Extrait à lire >>
━━━━━━━━

L’article L. 311-4-1 nouveau du Code de l’action sociale et des familles encadre les restrictions à la liberté d'aller et venir parfois rendues nécessaires pour assurer la sécurité de la personne accueillie. Il s’applique à l'ensemble des établissements hébergeant des personnes âgées, à la fois les établissements médico-sociaux mentionnés au 6° du I de l'article L. 312-1 et les différentes catégories d'établissements non habilités à l'aide sociale mentionnés à l'article L. 342-1.

Il prévoit qu'à l'occasion de la conclusion d'un contrat de séjour, une annexe puisse préciser les « adaptations apportées aux contraintes prévues par le règlement de fonctionnement et susceptibles de limiter les possibilités d'aller et venir du résident ».

Le décret n° 2016-1743 du 15 décembre 2016, relatif à l'annexe au contrat de séjour 2 dans les établissements d'hébergement sociaux et médico-sociaux pour personnes âgées, définit le contenu ainsi que la procédure d'élaboration et de révision de l'annexe au contrat de séjour.

Cette annexe peut être conclue dès lors que des mesures individuelles visant à assurer l'intégrité physique et la sécurité du résident et à promouvoir l'exercice de sa liberté d'aller et venir sont prises par l'établissement.

Un modèle type d'annexe est fixé par ce texte. Sont également précisées les modalités d'information, de participation et d'expression du résident tout au long de la procédure d'élaboration ou de révision de l'annexe, l'identité et le rôle des différents participants ainsi que les différentes étapes de cette procédure.

━━━━━━━━

Consigne 1 >>
Recopiez le passage de l'extrait sur l'annexe au contrat de séjour, de « Cette annexe peut » à « de cette procédure. ».
Consigne 2 >>
D'après l'extrait sur l'annexe au contrat de séjour, quel décret définit le contenu de cette annexe ainsi que sa procédure d'élaboration et de révision ?
Vous n'avez pas besoin des lignes.

━━━━━━━━

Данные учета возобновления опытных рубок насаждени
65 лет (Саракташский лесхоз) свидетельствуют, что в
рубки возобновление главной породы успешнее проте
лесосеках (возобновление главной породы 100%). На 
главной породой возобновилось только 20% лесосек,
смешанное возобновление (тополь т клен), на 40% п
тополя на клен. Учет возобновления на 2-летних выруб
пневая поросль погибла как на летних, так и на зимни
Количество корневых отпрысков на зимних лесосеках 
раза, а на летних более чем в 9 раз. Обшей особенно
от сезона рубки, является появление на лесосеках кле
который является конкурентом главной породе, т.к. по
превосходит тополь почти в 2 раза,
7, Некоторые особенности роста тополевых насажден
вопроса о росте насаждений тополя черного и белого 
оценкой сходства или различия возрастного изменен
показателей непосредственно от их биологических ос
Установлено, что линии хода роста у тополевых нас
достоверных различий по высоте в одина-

━━━━━━━━

Réponse 1 >>
Cette annexe peut être conclue dès lors que des mesures individuelles visant à assurer l'intégrité physique et la sécurité du résident et à promouvoir l'exercice de sa liberté d'aller et venir sont prises par l'établissement.

Un modèle type d'annexe est fixé par ce texte. Sont également précisées les modalités d'information, de participation et d'expression du résident tout au long de la procédure d'élaboration ou de révision de l'annexe, l'identité et le rôle des différents participants ainsi que les différentes étapes de cette procédure.

Réponse 2 >>
Le décret n° 2016-1743 du 15 décembre 2016.